Selection:
-.-.-
Yes, I do love buying more books but at the same time I get really nervous if I have too many books on my physical TBR pile. So naturally what I should do is first read those books and then buy new ones. That would be the logical thing to do. Still, I was lured into thinking I needed more books and what is even worse is the fact that I felt ashamed for not buying as much of them as others do. Welcome to the land of consumerism and artificially created needs.

From now on I’ll try to be more rational about my purchases and while watching a video on booktube I’ll remind myself that I don’t have to buy books in order to qualify as a booklover. I’ll continue to add new purchases to my book shelves, one book at a time. Slowly but steadily I’ll build my library and even if I only have like a thousand or so books in it (which still sounds pretty impressive to me!) I’ll be happy with it. It doesn’t matter how many books you own as long as you are in love with every single one of them.

I like best to have one book in my hand, and a stack of others on the floor beside me, so as to know the supply of poppy and mandragora will not run out before the small hours.

Dorothy Parker, The Collected Dorothy Parker

I don’t feel like reading tonight

I confess – I’m not always in the mood to read. After a long day spent at uni and an even longer drive back home I’m often too tired and anxious to read and I just need something to keep my mind from overthinking. So instead I turn on my computer and watch a new episode of my favourite TV series or I sit in front of the TV and let myself be drawn to that state of numbness which is typical for when you’re staring at the screen. And yes, I love reading, I absolutely adore it, but sometimes I let the book sit in the corner and I turn away from it.
-.-.-
Extracted data:
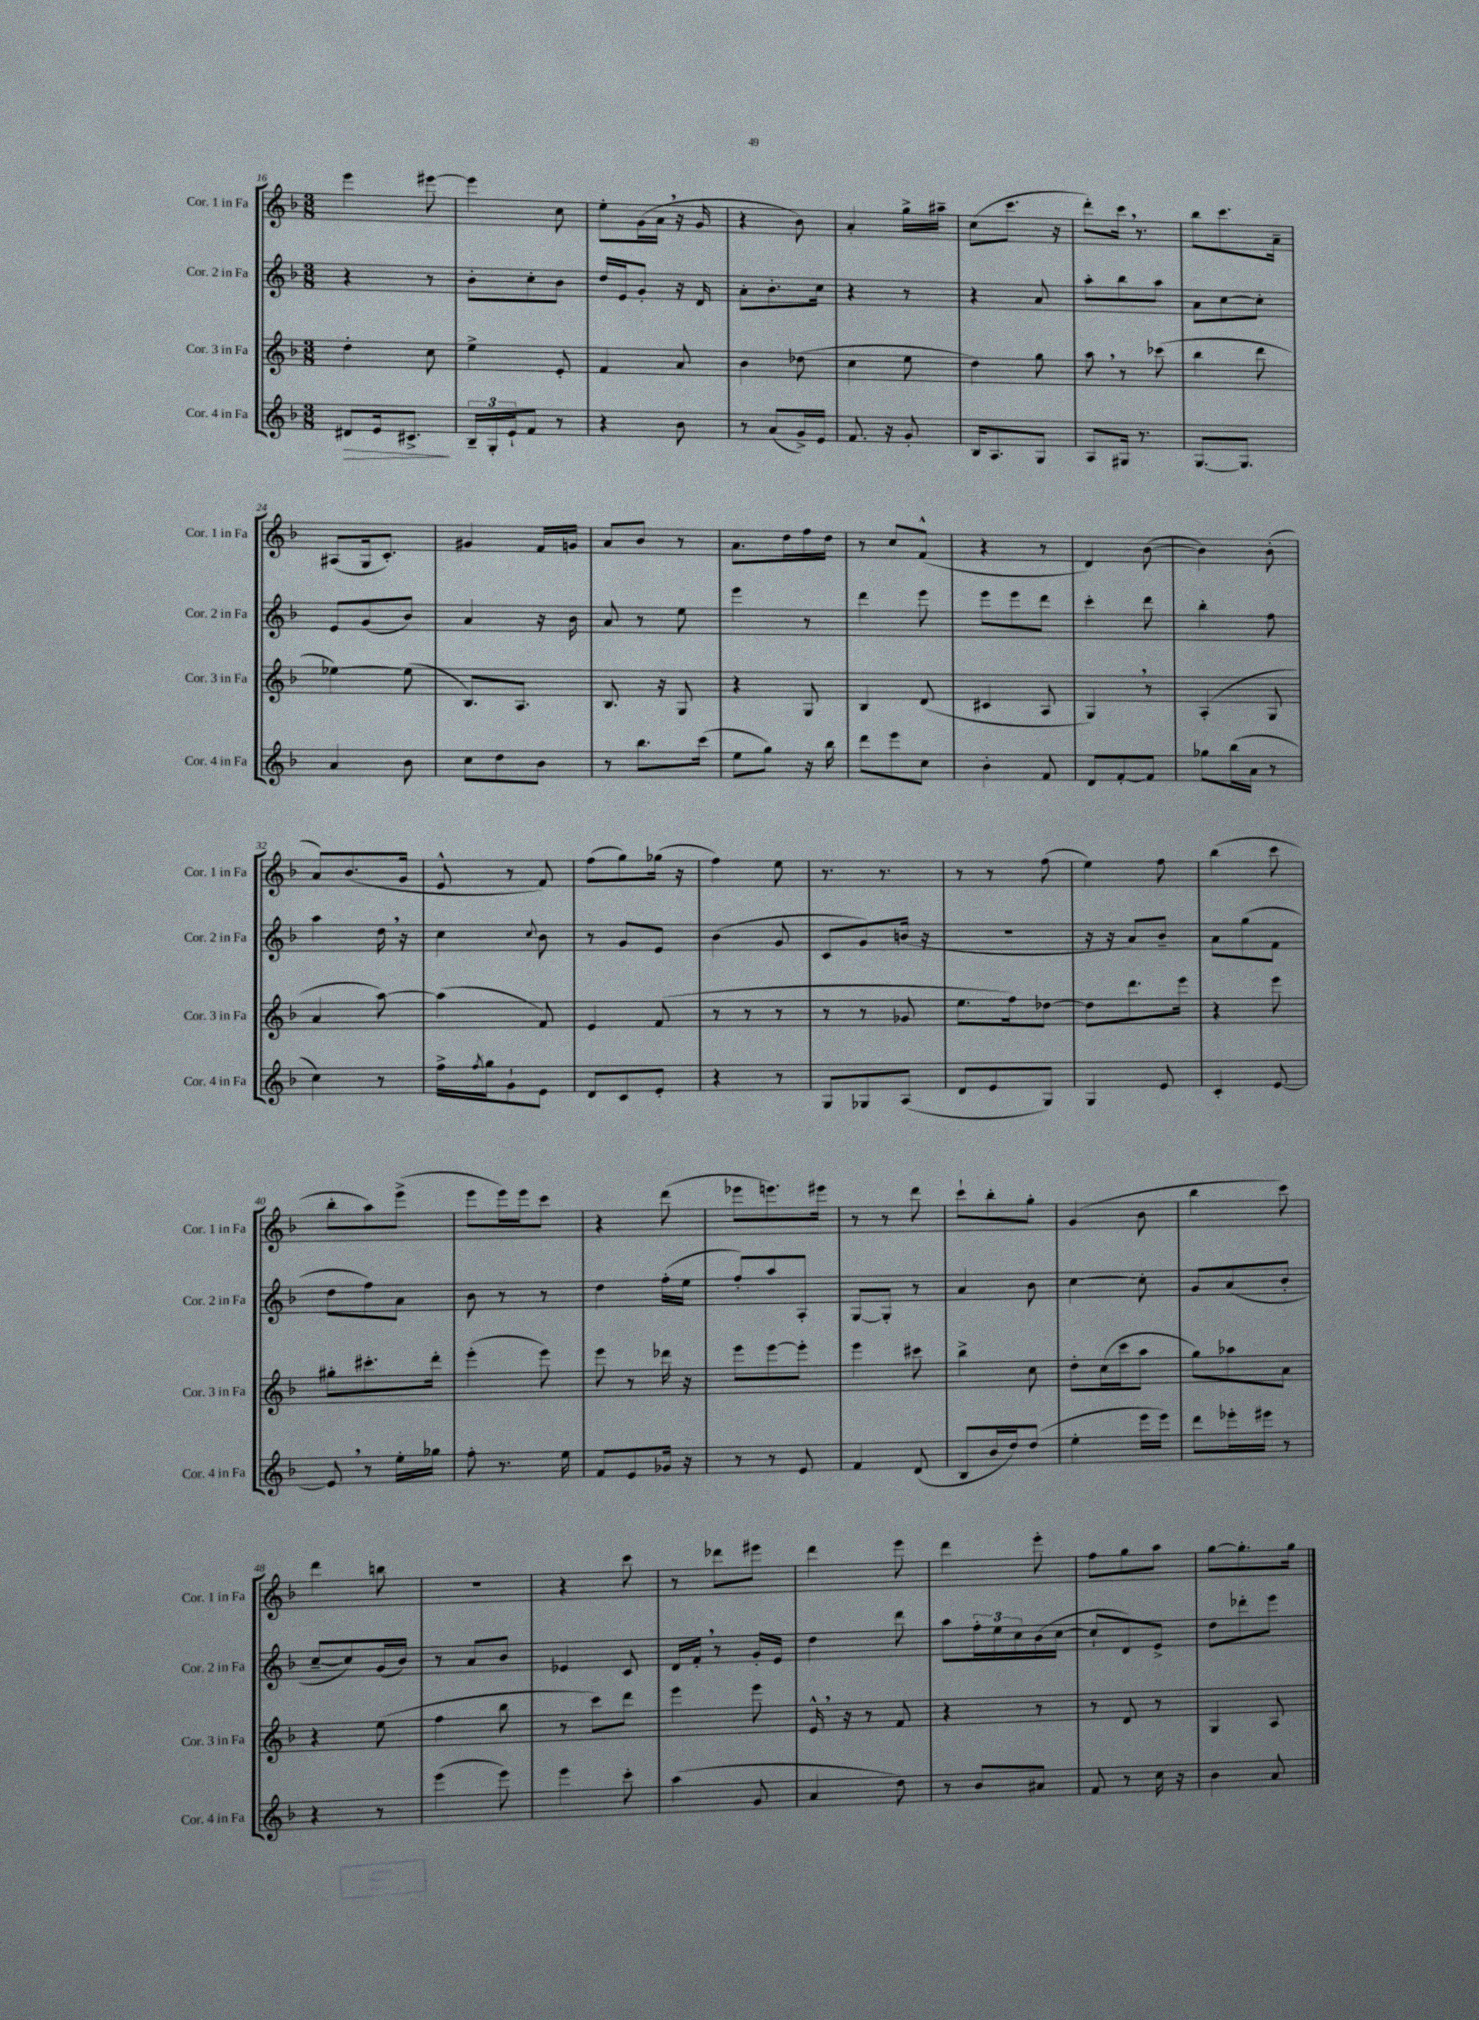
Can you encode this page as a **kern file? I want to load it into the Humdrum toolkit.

**kern	**kern	**kern	**kern
*staff4	*staff3	*staff2	*staff1
*clefG2	*clefG2	*clefG2	*clefG2
*k[b-]	*k[b-]	*k[b-]	*k[b-]
*M3/8	*M3/8	*M3/8	*M3/8
8d#	4dd'	4r	4eee
16e	.	.	.
8.c#^	.	.	.
.	8cc	8r	[8eee#
=	=	=	=
24B-~	4ee^	8b-'	4eee#]
24G'	.	.	.
24e`	.	.	.
8f	.	8cc'	.
8r	8e'	8b-	8cc
=	=	=	=
4r	4f	16dd	8ee'
.	.	16e	.
.	.	8g'	(16g
.	.	.	16a
8b-	8a	16r	16r
.	.	16d	16g
=	=	=	=
8r	4b-	8a'	4r
(8a	.	8.b-'	.
16g^)	(8dd-	.	8b-)
16e	.	16cc	.
=	=	=	=
8.f	4cc	4r	4a'
16r	.	.	.
8g'	8ee	8r	16gg^
.	.	.	16aa#~
=	=	=	=
16B-	4dd)	4r	(8cc
8.A	.	.	.
.	.	.	8.ccc
8G	8gg	8a	.
.	.	.	16r
=	=	=	=
8A	8aa	8aa'	8ddd')
16G#	8r	8bb-	16ccc
8.r	.	.	8.r
.	(8ccc-	8aa	.
=	=	=	=
[8.G	4bb-	8a	8bb-
.	.	[8cc	8.ccc
8.G]	.	.	.
.	8ddd	8cc']	.
.	.	.	16a~
=	=	=	=
4a	[4ee-)	8e	(8A#
.	.	(8g	16G
.	.	.	8.c')
8b-	(8ee-]	8b-)	.
=	=	=	=
8cc	8.B-)	4a	4g#
8dd	.	.	.
.	8.A	.	.
8b-	.	16r	16f
.	.	16b-	16g
=	=	=	=
8r	8.B-	8a	8a
8.bb-	.	8r	8b-
.	16r	.	.
.	8G	8ee	8r
(16ccc	.	.	.
=	=	=	=
8ee	4r	4eee	8.a
8gg)	.	.	.
.	.	.	16dd
16r	8G	8r	16ff
16bb-	.	.	16dd
=	=	=	=
8ddd	4B-	4ddd	8r
8eee	.	.	8cc
8cc	(8d	8eee	(8f^^
=	=	=	=
4b-'	4c#	8eee	4r
.	.	8eee	.
8f	8A	8ddd	8r
=	=	=	=
8d	4G)	4ccc'	4d)
[8f'	.	.	.
8f]	8r	8ddd	([8b-
=	=	=	=
8gg-	(4A'	4bb-'	4b-])
(16bb-	.	.	.
16a	.	.	.
8r	8G	8ff	(8b-'
=	=	=	=
4cc)	4a	4aa	8a)
.	.	.	(8.b-
8r	[8aa)	16dd	.
.	.	16r	16g
=	=	=	=
16ff^	(4aa]	4cc	8e^^
8qff	.	.	.
16gg	.	.	.
8g`	.	.	8r
.	.	8qqcc	.
8e	8f)	8b-	8f)
=	=	=	=
8d	4e	8r	(8ff
8c	.	8g	8gg)
8e'	(8f	8e	(16gg-
.	.	.	16r
=	=	=	=
4r	8r	(4b-	4ff)
.	8r	.	.
8r	8r	8g	8ee
=	=	=	=
8G	8r	8c	8.r
8G-	8r	8g)	.
.	.	.	8.r
(8A	8g-	(16b	.
.	.	16r	.
=	=	=	=
8d	8.ee	4.r	8r
8e	.	.	8r
.	16ff)	.	.
8G)	[8dd-	.	(8ff
=	=	=	=
4G	8dd-]	16r	4ee)
.	.	16r	.
.	8.ddd	8a)	.
8e	.	8b-~	8ff
.	16eee	.	.
=	=	=	=
4c'	4r	8a	(4bb-
.	.	(8gg	.
[8e	8eee	8f	8ccc
=	=	=	=
8e]	8gg#'	8dd	8bb-'
8r	8.ccc#'	8ff)	8aa)
16ee'	.	8a	(8eee^
16gg-	16ddd'	.	.
=	=	=	=
8ff'	(4eee'	8b-	8eee
8.r	.	8r	16eee)
.	.	.	16eee
.	8eee)	8r	8ccc
16ee	.	.	.
=	=	=	=
8f	8eee	4dd	4r
8e	8r	.	.
16g-	16ddd-	(16ff'	(8ddd
16r	16r	16ee	.
=	=	=	=
8r	8eee	8ff')	8eee-
8r	[8eee	8aa	8.eee)
8e	8eee']	8A'	.
.	.	.	16eee#
=	=	=	=
4f	4eee	[8G	8r
.	.	8G']	8r
(8d	8ccc#	8r	8ddd
=	=	=	=
8B-	4bb-^	4a	8ccc`
16b-	.	.	8bb-'
16dd)	.	.	.
(8dd	8cc	8b-	8gg'
=	=	=	=
4ee'	8dd'	[4cc	(4g
.	(16cc	.	.
.	16ccc	.	.
16eee	8aa	8cc']	8b-
16eee)	.	.	.
=	=	=	=
8ddd	8gg)	8g	4bb-
16eee-'	8aa-	(8a	.
16eee#	.	.	.
8r	8a	8b-'	8ccc)
=	=	=	=
4r	4r	[8cc~	4ddd
.	.	8cc])	.
8r	(8ee	(16g	8bb
.	.	16b-)	.
=	=	=	=
(4eee	4ff	8r	4.r
.	.	8a	.
8eee)	8bb-	8b-	.
=	=	=	=
4eee	8r	4e-	4r
.	8ccc)	.	.
8ccc'	8ddd	8c	8ccc
=	=	=	=
(4aa	4eee	16d	8r
.	.	16f'	.
.	.	8r	8ddd-
8g	8eee	16g'	8eee#
.	.	16e	.
=	=	=	=
4a	16e^^	4dd	4ddd
.	16r	.	.
.	8r	.	.
8dd)	8f	8ddd	8eee
=	=	=	=
8r	4r	8aa	4ddd
8b-	.	24ff'	.
.	.	24ee	.
.	.	24cc	.
8a#	8r	(16b-	8eee'
.	.	[16cc	.
=	=	=	=
8f	8r	8cc`]	8ff
8r	8d	8d)	8gg
16cc	8r	8e^	8aa
16r	.	.	.
=	=	=	=
4b-	4G	8dd	[8gg
.	.	8ddd-'	8.gg']
8a	8A	8eee	.
.	.	.	16gg
==	==	==	==
*-	*-	*-	*-
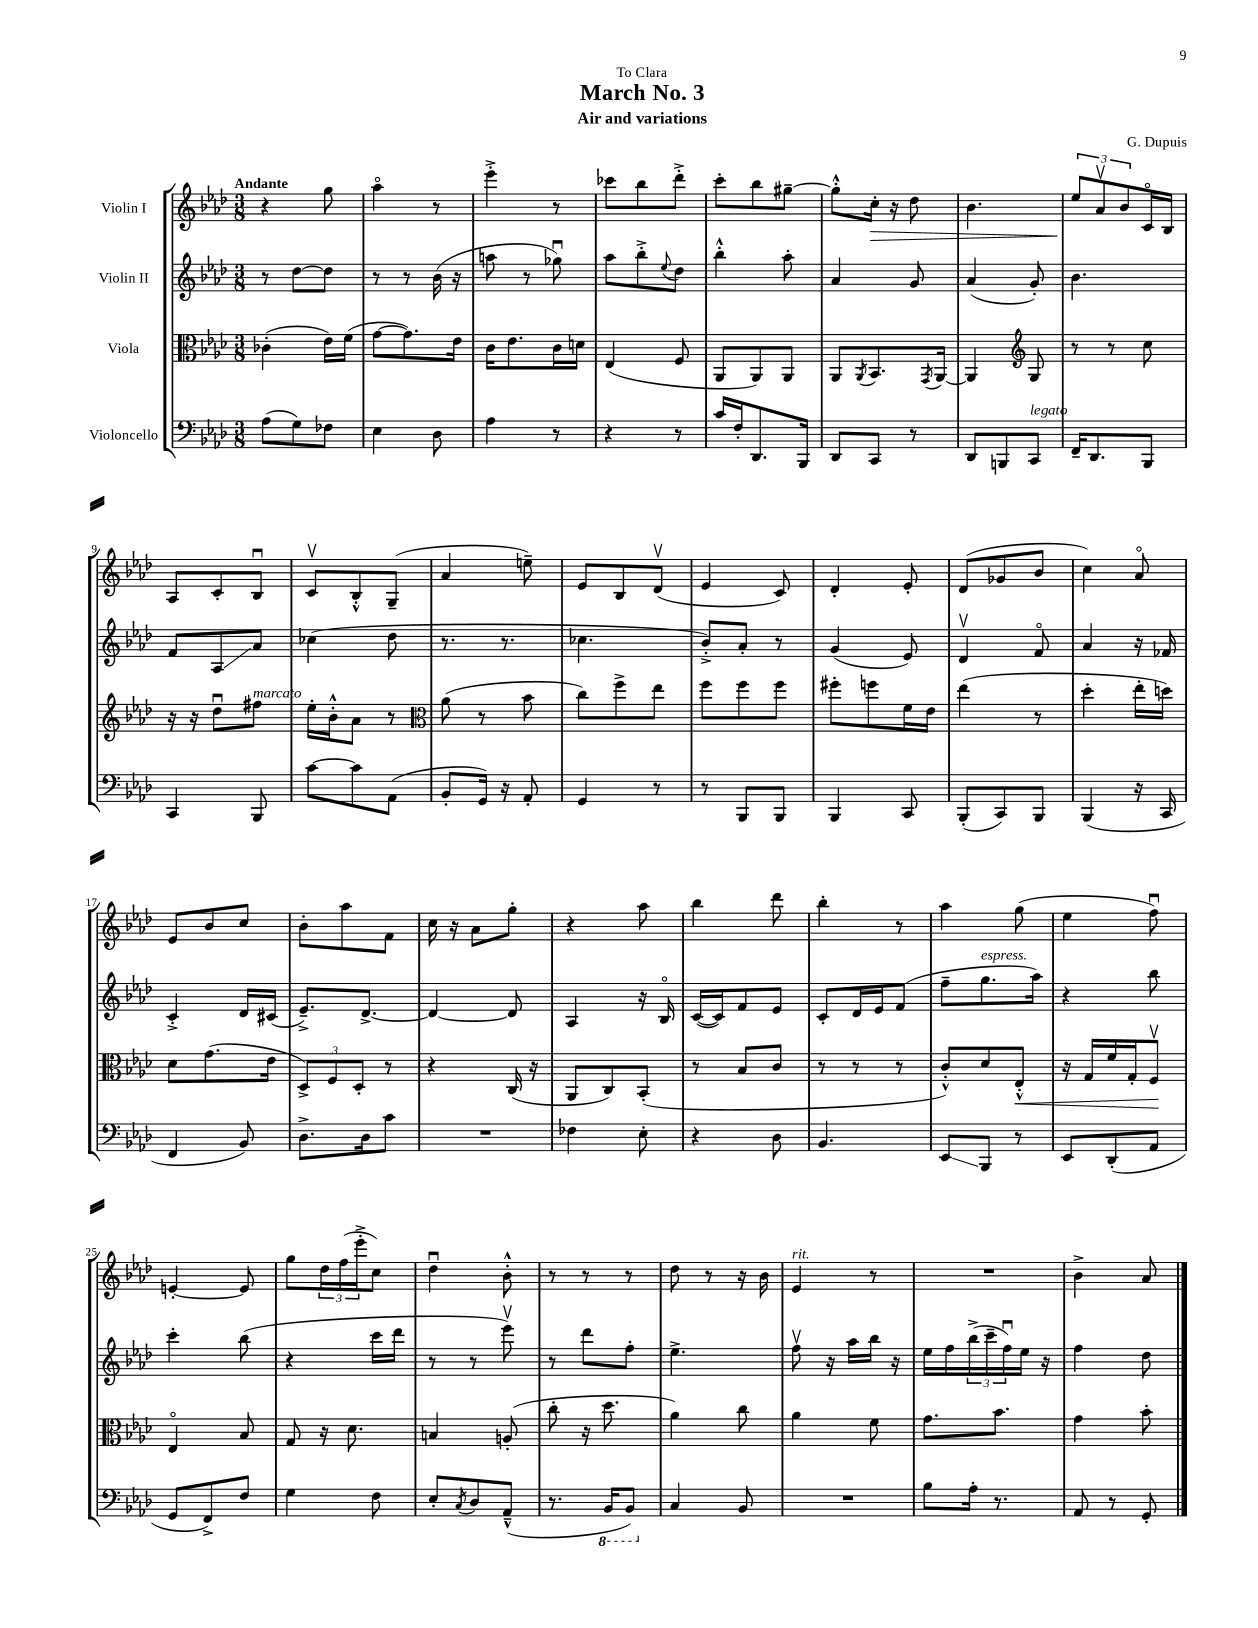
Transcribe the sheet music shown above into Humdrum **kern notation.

**kern	**kern	**kern	**kern
*staff4	*staff3	*staff2	*staff1
*clefF4	*clefC3	*clefG2	*clefG2
*k[b-e-a-d-]	*k[b-e-a-d-]	*k[b-e-a-d-]	*k[b-e-a-d-]
*M3/8	*M3/8	*M3/8	*M3/8
(8A-	(4c-'	8r	4r
8G)	.	[8dd-	.
8F-	16e-)	8dd-]	8gg
.	(16f	.	.
=	=	=	=
4E-	[8g	8r	4aa-o
.	8.g])	8r	.
8D-	.	(16b-	8r
.	16e-	16r	.
=	=	=	=
4A-	16c	8aa	4eee-'^
.	8.e-	.	.
.	.	8r	.
8r	16c	8gg-u)	8r
.	16d	.	.
=	=	=	=
4r	(4E-	8aa-	8ccc-
.	.	8bb-'^	8bb-
.	.	8qqee-	.
8r	8F	8dd-	8ddd-'^
=	=	=	=
16c	8AA-	4bb-'^^	8ccc'
16F'	.	.	.
8.DD-	8AA-)	.	8bb-
.	8AA-	8aa-'	[8gg#~
16BBB-	.	.	.
=	=	=	=
8DD-	8AA-	4a-	8gg#'^^]
.	8qAA-	.	.
8CC	8.BB-	.	16cc'
.	.	.	16r
8r	.	8g	8dd-
.	8qGG	.	.
.	[16AA-	.	.
=	=	=	=
8DD-	4AA-]	(4a-	4.b-
8BBB	.	.	.
*	*clefG2	*	*
8CC	8G	8g')	.
=	=	=	=
16FF~	8r	4.b-	12ee-
8.DD-	.	.	.
.	.	.	12a-v
.	8r	.	.
.	.	.	12b-
8BBB-	8cc	.	16co
.	.	.	16B-
=	=	=	=
4CC	16r	8f	8A-
.	16r	.	.
.	8dd-u	8A-	8c'
8BBB-	8ff#	8a-	8B-u
=	=	=	=
[8c	16ee-'	(4cc-	8cv
.	16b-'^^	.	.
8c]	8a-	.	8B-'^^
(8AA-	8r	8dd-	(8G~
=	=	=	=
*	*clefC3	*	*
8BB-'	(8a-	8.r	4a-
16GG)	8r	.	.
16r	.	8.r	.
8AA-'	8b-	.	8ee~)
=	=	=	=
4GG	8cc)	4.cc-	8e-
.	8ff^	.	8B-
8r	8ee-	.	(8d-v
=	=	=	=
8r	8ff	8b-'^)	4e-
8BBB-	8ff	8a-'	.
8BBB-	8ff	8r	8c)
=	=	=	=
4BBB-	8ff#'	(4g	4d-'
.	8ff	.	.
8CC	16f	8e-)	8e-'
.	16e-	.	.
=	=	=	=
(8BBB-'	(4ee-	4d-v	(8d-
8CC)	.	.	8g-
8BBB-	8r	8fo	8b-
=	=	=	=
(4BBB-	4dd-'	4a-	4cc)
16r	16ee-'	16r	8a-o
16CC	16dd)	16f-	.
=	=	=	=
4FF	8d-	4c'^	8e-
.	(8.g	.	8b-
8BB-)	.	16d-	8cc
.	16e-	(16c#	.
=	=	=	=
8.D-^	12D-^)	8.e-~^)	8b-'
.	12F	.	.
.	.	.	8aa-
.	12D-'	.	.
16D-	.	[8.d-^	.
8c	8r	.	8f
=	=	=	=
4.r	4r	4d-_	16cc
.	.	.	16r
.	.	.	8a-
.	(16C	8d-]	8gg'
.	16r	.	.
=	=	=	=
4F-	8AA-	4A-	4r
.	8C)	.	.
8E-'	(8BB-'	16r	8aa-
.	.	16B-o	.
=	=	=	=
4r	8r	([16c	4bb-
.	.	16c])	.
.	8B-	8f	.
8D-	8c	8e-	8ddd-
=	=	=	=
4.BB-	8r	8c'	4bb-'
.	8r	16d-	.
.	.	16e-	.
.	8r	(8f	8r
=	=	=	=
8EE-	8c'^^)	8ff~	4aa-
8BBB-	8d-	8.gg	.
8r	8E-'^^	.	(8gg
.	.	16aa-)	.
=	=	=	=
8EE-	16r	4r	4ee-
.	16G	.	.
(8DD-'	16f	.	.
.	16G'	.	.
8AA-	8Fv	8bb-	8ffu)
=	=	=	=
8GG	4E-o	4ccc'	[4e'
8FF^)	.	.	.
8F	8B-	(8bb-	8e]
=	=	=	=
4G	8G	4r	8gg
.	16r	.	24dd-
.	.	.	(24ff
.	8.d-	.	.
.	.	.	24eee-'^
8F	.	16ccc	8cc)
.	.	16ddd-	.
=	=	=	=
8E-'	4B	8r	4dd-u
8qC	.	.	.
8D-	.	8r	.
(8AA-~^^	(8A'	8eee-v)	8b-'^^
=	=	=	=
8.r	8cc'	8r	8r
.	16r	8ddd-	8r
16BBB-	8.dd-	.	.
8BBB-)	.	8ff'	8r
=	=	=	=
4C	4a-)	4.ee-^	8dd-
.	.	.	8r
8BB-	8cc	.	16r
.	.	.	16b-
=	=	=	=
4.r	4a-	8ffv	4e-
.	.	16r	.
.	.	16aa-	.
.	8f	16bb-	8r
.	.	16r	.
=	=	=	=
8B-	8.g	16ee-	4.r
.	.	16ff	.
16A-'	.	(24bb-^	.
.	.	24ccc~	.
8.r	8.b-	.	.
.	.	24ffu)	.
.	.	16ee-	.
.	.	16r	.
=	=	=	=
8AA-	4g	4ff	4b-^
8r	.	.	.
8GG'	8b-'	8dd-	8a-
==	==	==	==
*-	*-	*-	*-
-.-.-
What you should do: Translate this sentence from the piece on buying and reading books into Spanish: "It doesn’t matter how many books you own as long as you are in love with every single one of them." You won't need the records for anything here.

The result: No importa cuántos libros tengas mientras ames todos y cada uno de ellos.